Карета замедлила ход и чей-то пронзительный голос принялся повизгивая требовать какие-то «грамоты али ишшо какие дохументы». Оглушительный хлопок кнута и жалобное повизгивание возвестило о том, что кучер вполне профессионально справился с возникшей проблемой. Да и то, каким нужно быть идиотом, чтобы остановить экипаж с королевским гербом на дверцах?
Витёк, при звуках пронзительного голоса, рванувший было к выходу, осел и широко ухмыльнулся.
— Пёс Усинского, — пояснил он, — ночью, когда действительно опасно, они удирают в трактир и щупают там местных девок, а днём выползают к воротам, показать, кто тут хозяин.
Я выглянул наружу. Около распахнутых ворот сидел в пыли долговязый бородач и растерянно смотрел на карету, пытаясь зажать ладонью кровоточащую рану на щеке. Ещё один верзила, в такой же зелёной одежде, удрал на другую сторону дороги и хлопал беззубой пастью, испуганно уставившись на герб Медведко.
— Простонародное быдло, — фыркнула Галя, прижимаясь ко мне, — надо было его переехать.
Эти её слова вызвали у меня некие полузабытые ассоциации, но смех Наташи спутал все мысли. К чёрту. Не люблю ворошить прошлое, да и зачем?
— Мой дом в самом краю деревенского тракта, — подал голос Витёк, — если пожелаете, то приглашаю в гости. Познакомлю вас с Марьяной, моей невестой.
— Почему бы и нет, — я пожал плечами, а неугомонная Галина, высунув голову в окно, озвучила направление.
— Весьма приличное поселение, даже на фоне всеобщего подъёма, — заметила Наташа, которая частенько шастала по задворкам Власи, то ли в поисках приключений, то ли, действительно, изучая древние постройки, — похоже, Усинский неплохо следит за свей собственностью.

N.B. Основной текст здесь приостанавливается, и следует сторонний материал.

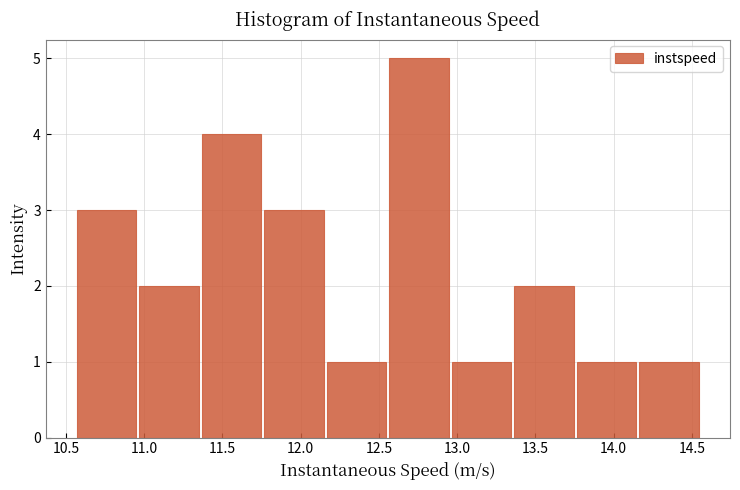

Reading left to right, list every bar in this chart as the range it spans on the x-axis followed by its height. Neither the bar edges nor the heights are printed on the chart, so give them approximately, as read against the axes.

10.55 to 10.95: 3
10.95 to 11.35: 2
11.35 to 11.75: 4
11.75 to 12.15: 3
12.15 to 12.55: 1
12.55 to 12.95: 5
12.95 to 13.35: 1
13.35 to 13.75: 2
13.75 to 14.15: 1
14.15 to 14.55: 1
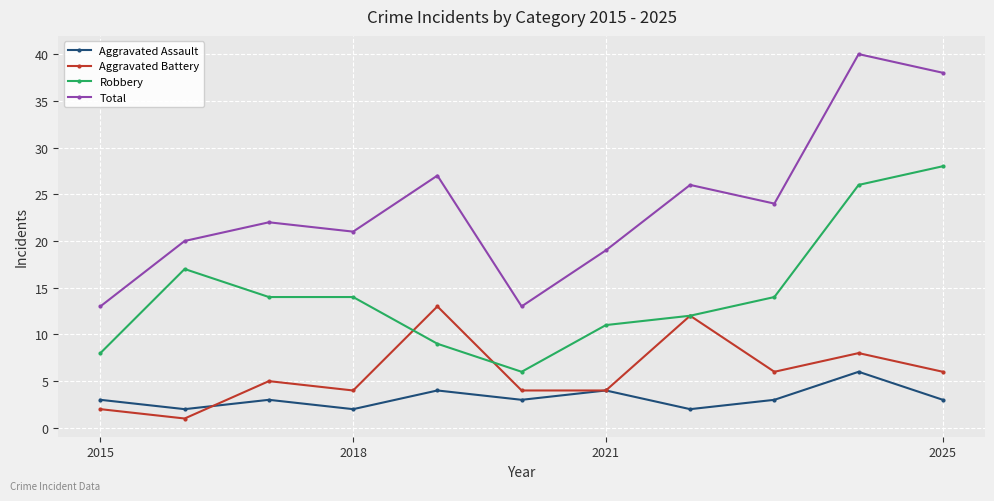

What is the value of the Aggravated Assault point at the 9th from the left?

3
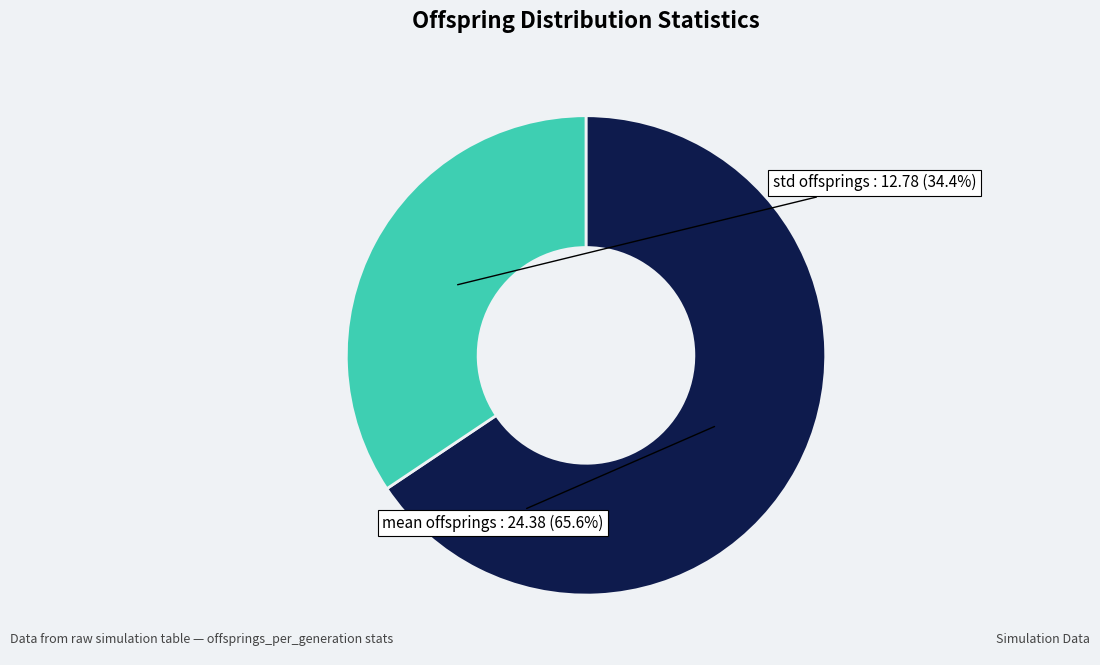

Is there a majority slice in this chart?

Yes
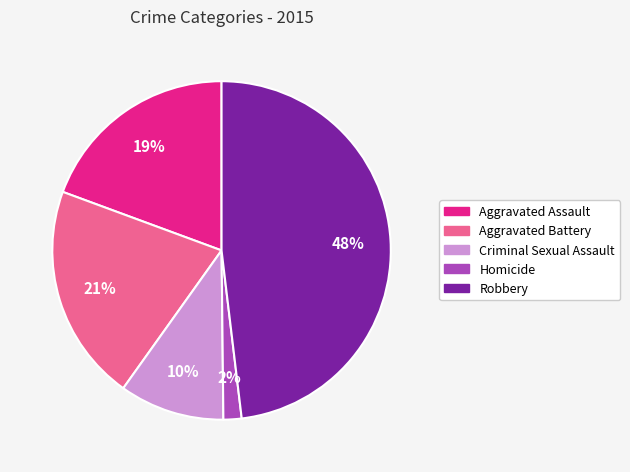

To the nearest percent, what portion does Robbery represent?

48%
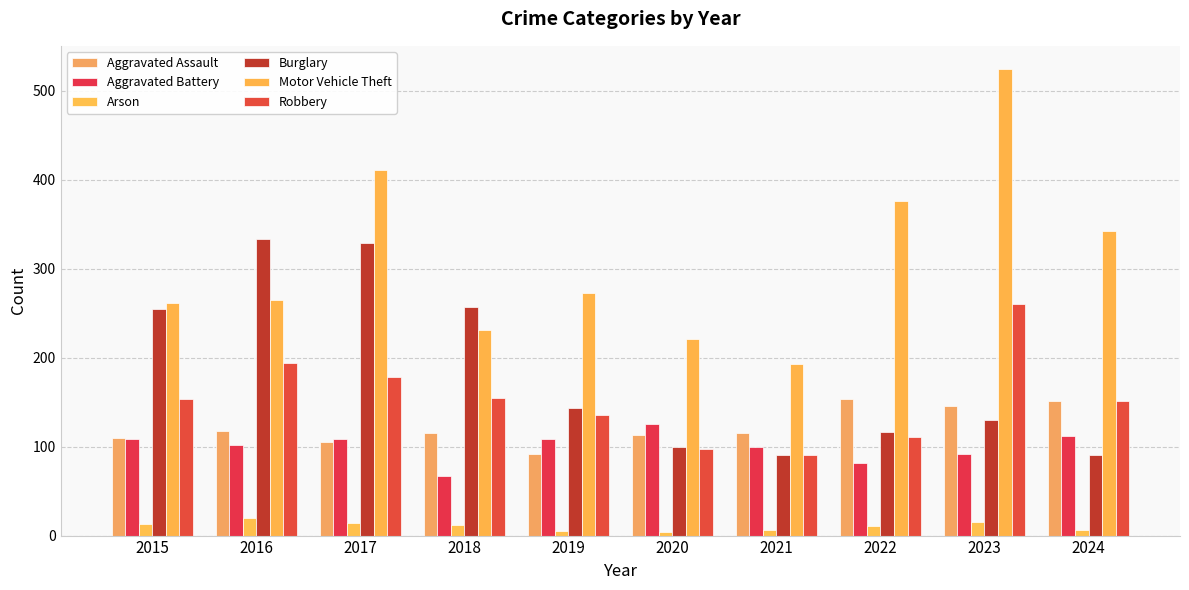

Reading left to right, extract all data points from this chart.

Aggravated Assault: 110	118	105	115	92	113	115	154	146	151
Aggravated Battery: 108	102	108	67	108	125	100	81	92	112
Arson: 13	20	14	12	5	4	6	11	15	6
Burglary: 254	333	329	257	143	100	90	116	130	90
Motor Vehicle Theft: 261	265	411	231	273	221	193	376	524	342
Robbery: 154	194	178	155	135	97	91	111	260	151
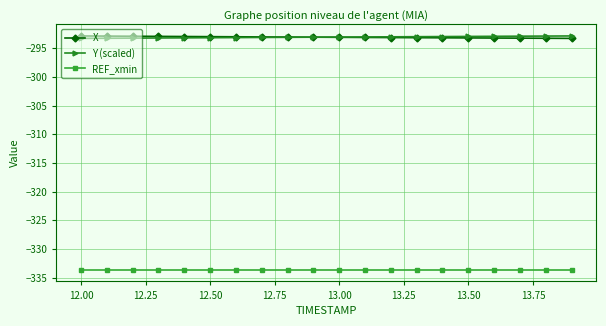

What are all the series names shown in the legend?

X, Y (scaled), REF_xmin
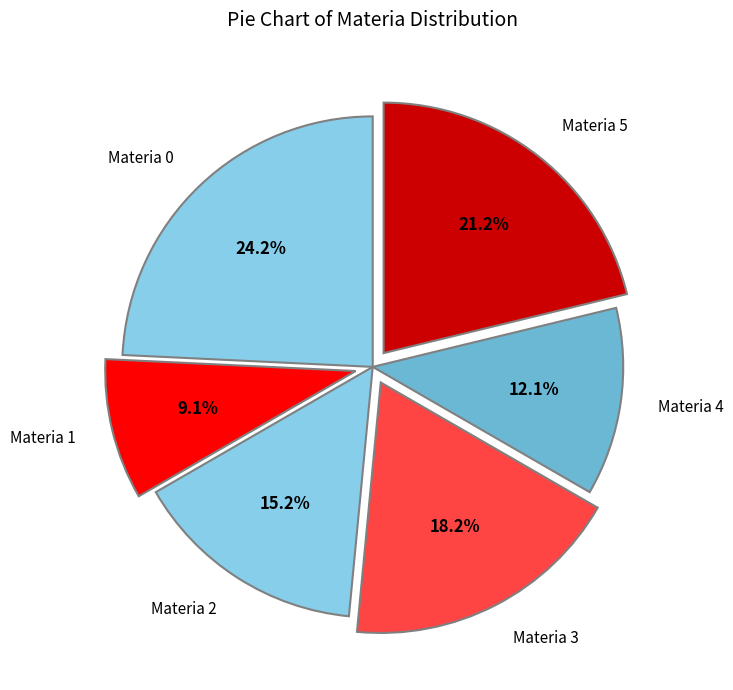

What is the largest slice in the pie chart?

Materia 0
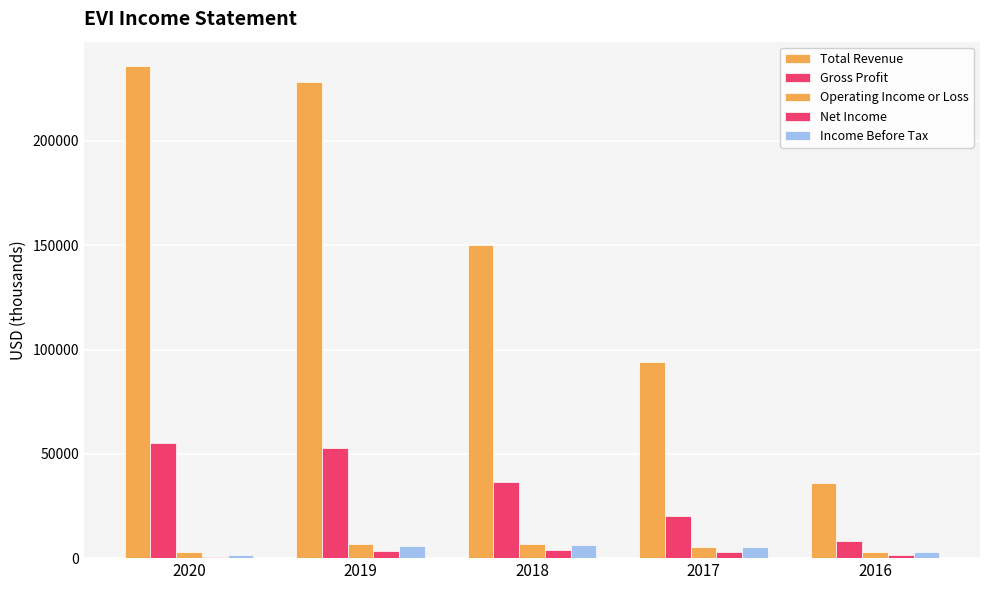

Which category has the highest value in the Operating Income or Loss series?

2019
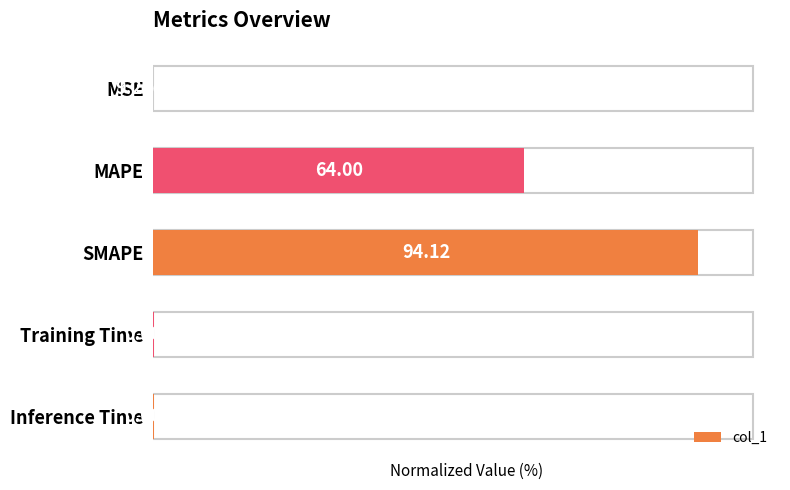

What is the sum of the values at SMAPE and Training Time?

100.0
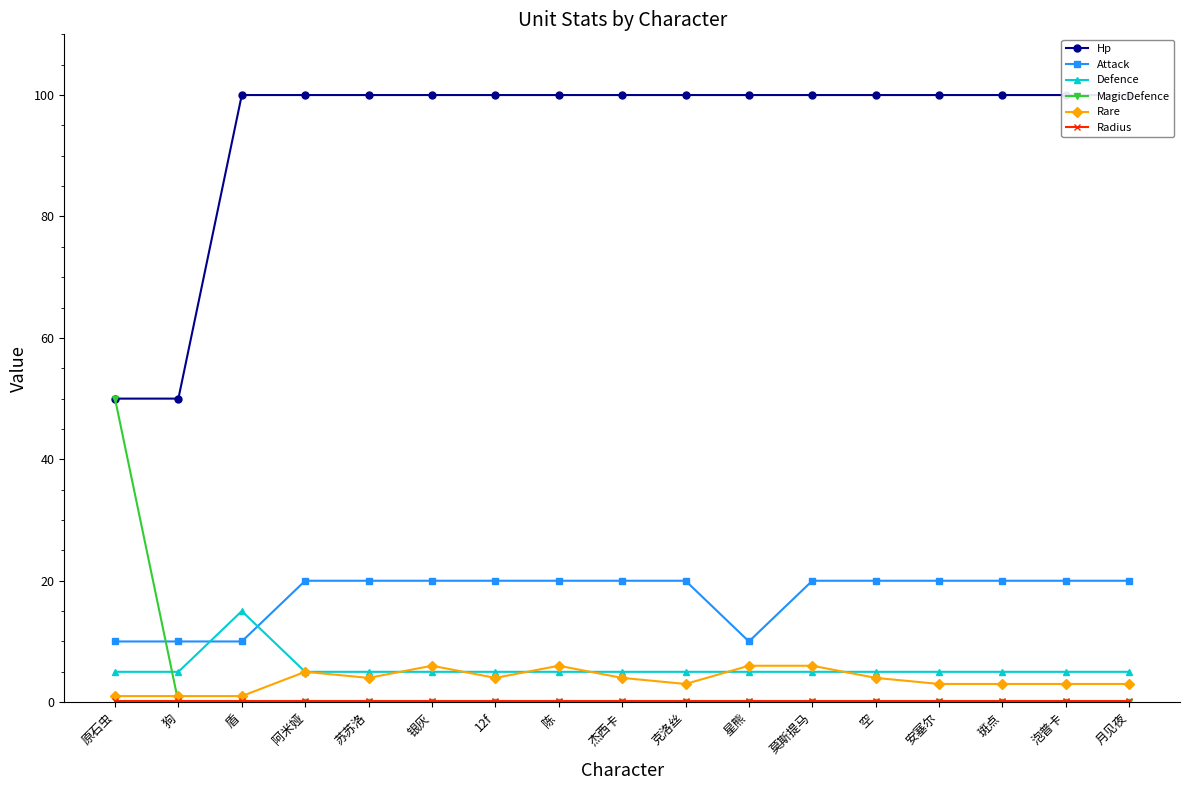

At which label does Rare reach its peak?

银灰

— Какое там! — Витя махнул рукой, — больше вредит. Если бы не сельская община, да наша гильдия, посёлок давно превратился бы в пепелище. В своё время, люди графа просто обожали, заложив за воротник, швырять факела в крыши домов. Развлекались.
Если он пытался пробудить сочувствие в ком-то, из присутствующих, то его усилия пропали втуне. Ольга да Илья, вот кто бы его внимательно выслушал и пожалел, а Натка с Галей…Для первой, человек являлся не более, чем абстрактным символом, смерть которого ничего не меняла в системе её личных ценностей и приоритетов, а для второй существовали лишь привлекательные особи мужского пола. Впрочем, большинство из них, очень быстро надоедали ветренице, смещаясь в область пищевого интереса. Про себя я и вовсе молчу. Илья постоянно называет меня бесчувственной скотиной, забывая, на какие уступки я пошёл, ради него. В общем, если я — бесчувственная скотина, то он — неблагодарная.
Маленькие ухоженные домики, крытые свежей соломой, сменились более крупными зданиями, с блестящими черепичными крышами. Сразу ощущается дистанция между местной беднотой и деревенской элитой. В городах, правда, эта пропасть гораздо шире.
— Мой дом — следующий, — подсказал Витя и Галя приказала кучеру сбавить ход, — вон тот, с красным фасадом.
Хм, а наш подзащитный действительно неплохо устроился: этот домик оказался самым большим и представительным. Двухэтажное здание, с чем-то, подобным башенке и колоннами у входа. Такие постройки могли позволить себе не самые бедные, из дворян Лисичанска, а тут — даже не дворянин.
— Добро пожаловать, — с плохо скрываемой гордостью, возвестил Витя и полез наружу, — прикажу подавать на стол.
— Витя, — очень мягко сказала Наташа, выскальзывая из кареты, — мы не питаемся вашей пищей. И не любим смотреть, как жрут люди.
Человека точно молнией ударило. Он остановился и уставился на нас приоткрыв рот. Похоже, спутник успел привыкнуть к облику спутников и позабыл, кого собственно попросил о помощи. Обстановку разрядила Галя.
— Ничего себе хоромы отгрохал! — пробормотала она и повертела головой, — получше остальных. Прям, как тогда у виконта…Как там его?
Обычное дело, имена знакомых сыпались из памяти, по мере того, как их обладатели покидали круг нашего общения. И хорошо, если при этом они, хотя бы, оставались живы. Как-то Симон подсунул мне рукопись какого-то Люсеня и спросил моё мнение. Неплохой труд, с любопытными допущениями, возвышающими его над уровнем общей серой массы. К сожалению, книга обрывалась в том месте, где автор пытался свести воедино концепцию бесконечной вселенной и некоего общего разума, который он именовал богом. Я посетовал на незавершённость труда и Симон очень долго и очень странно смотрел на меня. Кажется, я когда-то встречался с автором. Не помню.